Big Names: AMZN gapped sharply higher on earnings but gave up 50 points of a 97 point move. EBAY gapped higher but gave it back, though it is still in a very nice test. SBUX gapped upside on its earnings then reversed most of the move. Still trending up the 10 day EMA. NFLX spent the week testing, ending Friday in a pennant/flag over the 10 day EMA. FB gapped higher on the day after getting close to the 10 day EMA Thursday.

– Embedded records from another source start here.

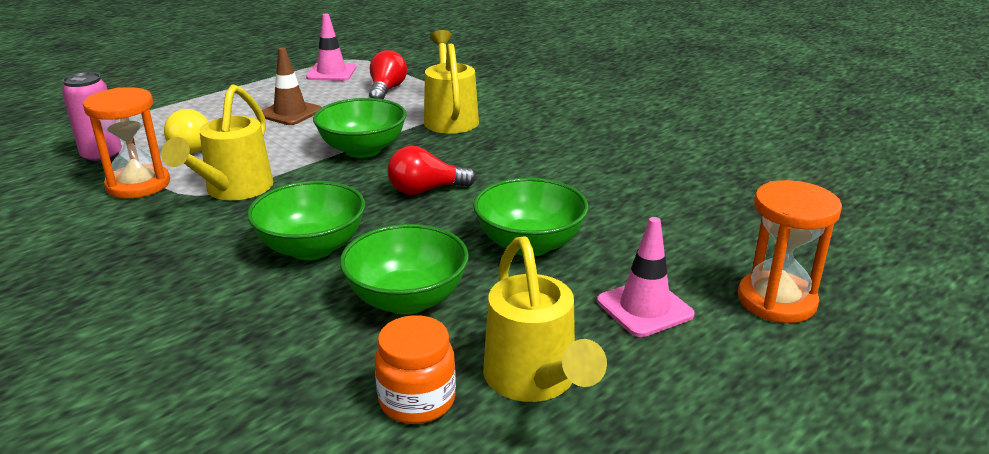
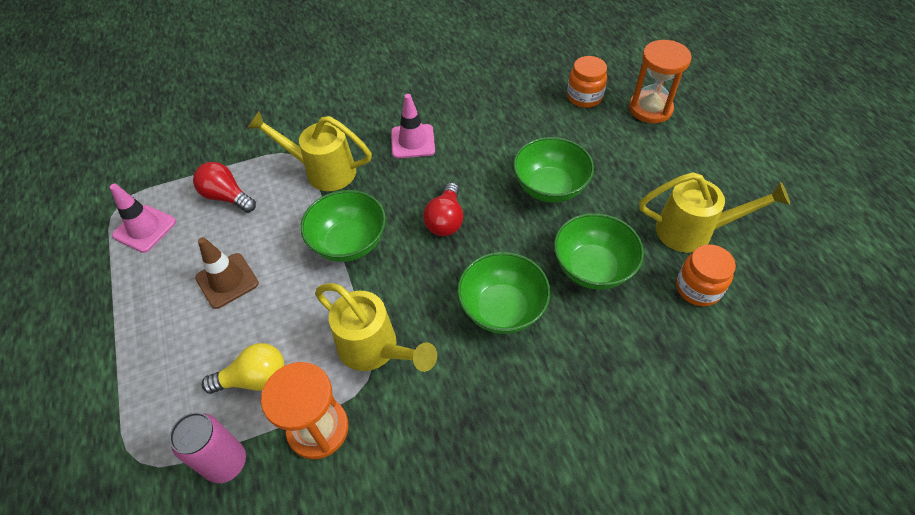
camera: 65 degrees left, 25 degrees up
pink traffic cone [597,217,695,337] -> pink traffic cone moved to [391,94,435,158]
none -> orange jar [567,56,607,108]

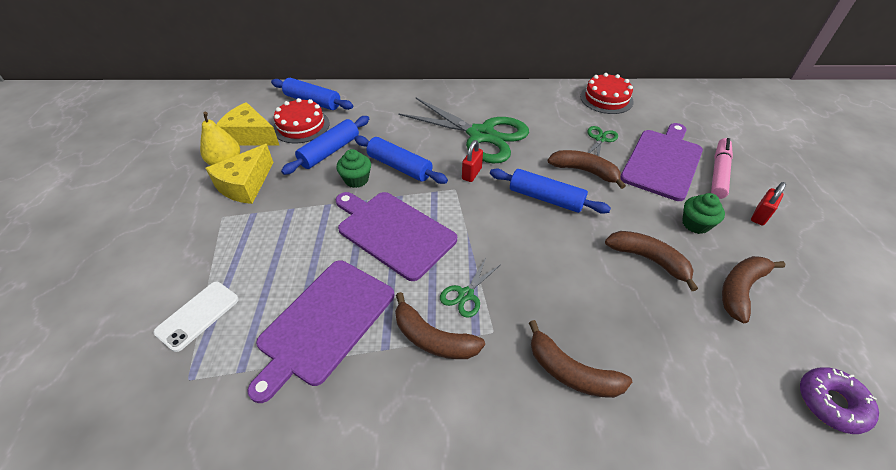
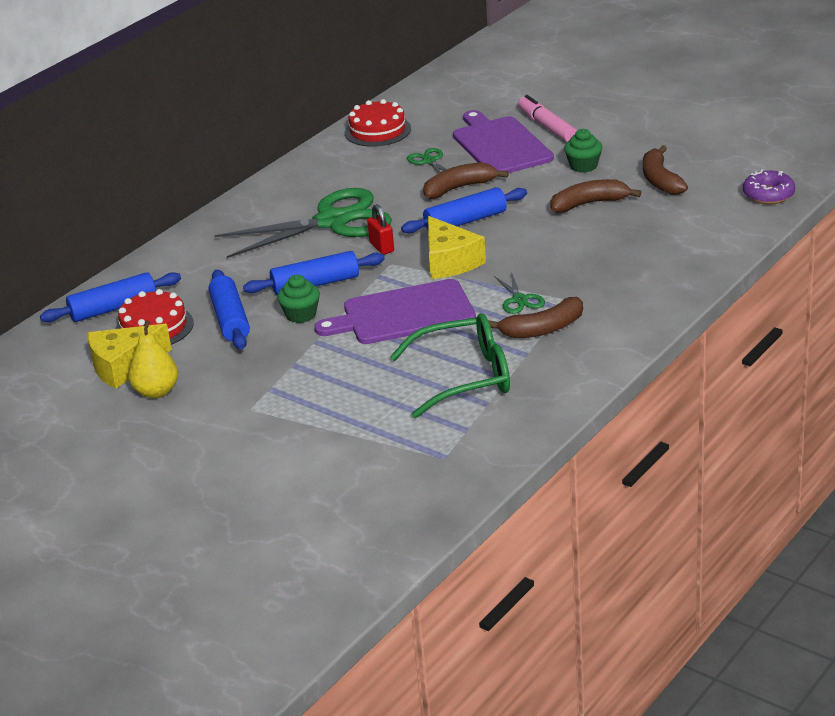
camera: 50 degrees left, 15 degrees down
white phone [153,282,239,352] -> none
yellow cheese [205,144,274,204] -> yellow cheese moved to [428,216,486,279]
purple cutting board [247,260,394,403] -> green glasses [390,313,510,418]
brown banana [529,320,632,398] -> none
red padlock [751,182,786,225] -> none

Biotechs: BIIB, after already falling Wednesday and Thursday, opened the floodgates Friday with its warning, and that hurt some biotechs, selling in sympathy (a.k.a. fear). CELG gapped lower but no big deal after its move. GILD tumbled to the early July low. TTPH broke the 20 day EMA and we exited. KITE sold but is holding over support. XON is not even at the 10 day EMA. BRLI tested after its nice Wednesday and Thursday surge. Some selling for sure but overall holding up quite well.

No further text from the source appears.